風潮に逆行するお酒の研究結果

飲酒運転の厳罰化、飲みニケーションの衰退など、お酒を飲む人に対しての風当たりが強くなりました。

これは、日本人が欧米人に比べて下戸が多いこともあるでしょう。

しかし、最近ではこの風潮に一石を投じるような研究結果が報告されています。

有名な話ですが、お酒に弱い人は毎日飲んでも強くなりません。

アルコールに対する耐性はついても根本的にアセトアルデヒドを分解する酵素がすくなければ「強くなった気がする」のであり、体に与えるダメージは変わりません。

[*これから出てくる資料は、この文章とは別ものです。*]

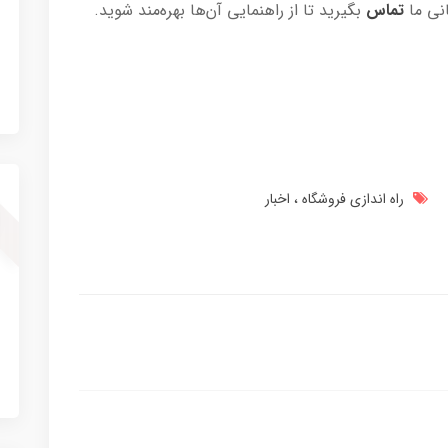
انی ما
تماس
بگیرید تا از راهنمایی آن‌ها بهره‌مند شوید.
راه اندازی فروشگاه
اخبار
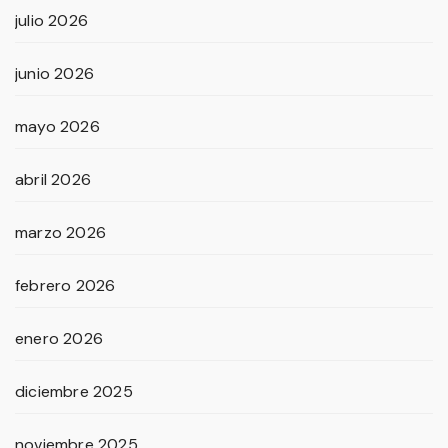
julio 2026
junio 2026
mayo 2026
abril 2026
marzo 2026
febrero 2026
enero 2026
diciembre 2025
noviembre 2025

この分解酵素ですが、生産量だけでなく、遺伝子のそもそもの型に大きく依存することがサイエンス・トランスレーショナル・メディシン電子版で紹介されました。

また、この遺伝子の型から、お酒に強い型、弱い型のiPs細胞から心筋細胞を作りマウスで実験したところ、弱い型の心筋梗塞のリスクが非常に高いことが判明したとも書かれています。

お酒に弱い型の遺伝子は日本人だけでなく、アジア全域に多いため、お酒に弱い人はなんだか呪われている気がするものです。

とはいえ、強いからと言って過度な飲酒は他の病気の要因にもなりえますから、お酒を飲むと健康を維持できるというわけではありません。

ほどほどに楽しむようにしましょう。